LydiasMiletus · 15/09/2012 21:50

I think you are being a little unreasonable. Its not 'his' business and they have agreed they are taking their start up costs back first.
Which is what me and dh did with our business. Replaced the start up costs. If our business goes belly up, we have not actually lost anything as what was put in has been replaced.
I have only just started to be paid a wage from the business (I didn't take a wage at my request to replace our savings) after 18 months.
This was the arrangement we made. Its possible your dh has some arrangement with his partner.

Gingerodgers · 15/09/2012 21:51

There must be tax benefits to paying you. Check it out with an accountant

madwomanintheattic · 15/09/2012 21:52

Well, if none of the three of you are being paid at the mo, and the expectation is that you all will be at the same point in the future, then I don't see too much of an issue, tbh.

Although if you are designing and running the courses, the pr, marketing, and bookkeeping, I'm not entirely sure what the directors are doing? Drinking coffee?

I might have discussed this with them when the 'let's start a business' idea came up in the first place, tbh. Why aren't you a director of the company as well, if you are an integral part in the start up and operations?

OldLadyKnowsNothing · 15/09/2012 21:53

Lydias, the dh can have whatever arrangements he chooses. OP, however, is not a partner in the firm, has done a lot of work, and presumably made financial layouts, as well as her time. Why shouldn't she be paid?

LydiasMiletus · 15/09/2012 21:55

If her bro gbpaid a salary was part of the plan, why hasn't it been agreed?
My point is that her dh may have already made commitments to the partner. Who asked the OP to do this work, what was the preagreed payment arrangement?

madwomanintheattic · 15/09/2012 21:55
99luftballoon · 15/09/2012 21:56

DH is out getting business and teaching. BP is still working FT in another job and has done nothing for the business in the last three months.

But that is another thread that should be called. "Ever think you have made a massive error of judgement and chosen the wrong BP..."

OP posts:
OutragedAtThePriceOfFreddos · 15/09/2012 21:58

I'm with your DP. In your position I'd just want to support the business until both partners have their start up cost back.

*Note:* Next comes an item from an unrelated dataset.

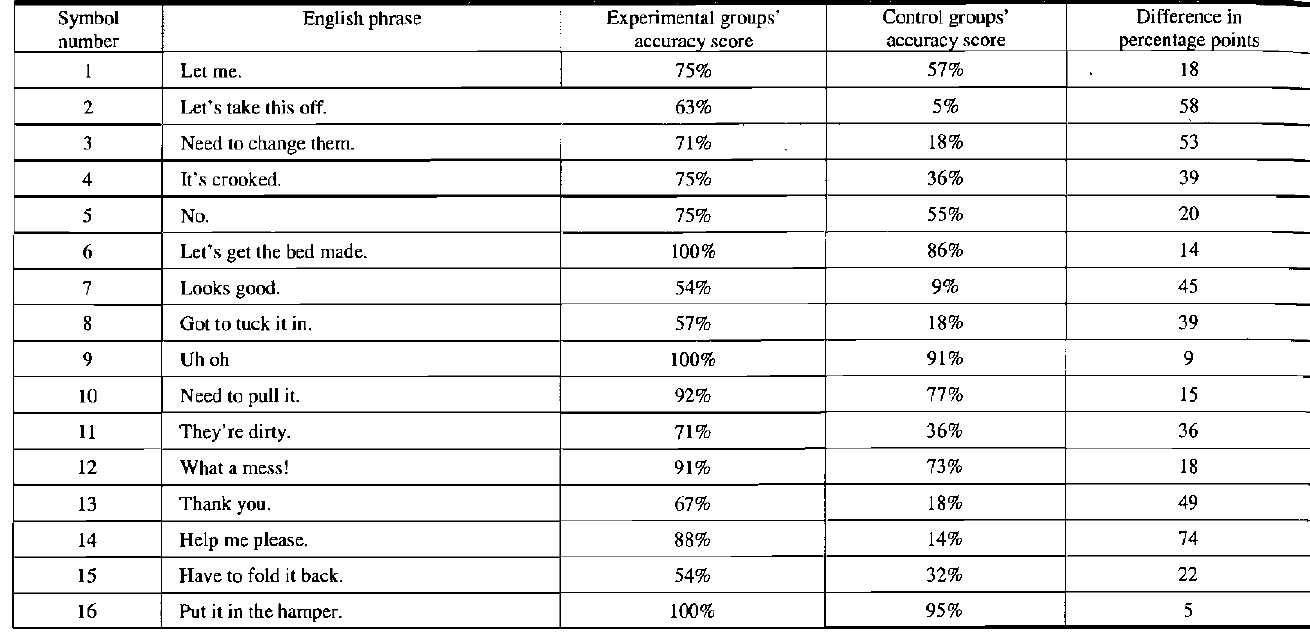
had an improvement of > 30 percentage points, 25% of the sym- bols had an improvement of between 10 and 30 percentage points, while 6.25% had an improvement of < 10 percentage points. Of the five symbols with a percentage point difference < 30, two symbols (symbols 6 and 9) did not improve further. The other three symbols' percentage point difference were > 25 per- centage points.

When they start to make profit I would expect to be paid before the directors took a wage, as if you are doing a huge amoun of work that needs to be done, your wage is a cost to the business which comes before profit.

LydiasMiletus · 15/09/2012 21:58

If her being a paid a salary was part of the plan.
I hate my phone.
For me, as long as the business produced enough cash to cover bills I was happy. I didn't need to take a wage until it was running and making a good profit. But that's me. If I needed money our hoi t account had it. I didn't need my own 'wage'.
That's whys it my opinion she could be unreasonable.
Certainly unreasonable to start doing work without sorting this out.
I assume the partner believes she is dpi g this to support the business, not for a wage.

99luftballoon · 15/09/2012 21:59

I see what you mean, Lydia. The work was not pre-agreed. I did it because I wanted to and enjoyed it, and do not want paying for the past work, just for the time I put into the day to day running of the business now.

OP posts:
GoldShip · 15/09/2012 22:00

Just stop doing it.

99luftballoon · 15/09/2012 22:01

I mean once the business is running well and making a profit

OP posts:
99luftballoon · 15/09/2012 22:01

To stop doing it would affect DH and the business. I would never endanger the business

OP posts:
GoldShip · 15/09/2012 22:04

Then what choice does he have?

You've got to understand that you've got to ride the rough with things like this. As long as he knows that'd when the profit comes in, you've got to be paid, then that's that.

LydiasMiletus · 15/09/2012 22:12

I would not class a business as making a profit until the start up costs have been replaced.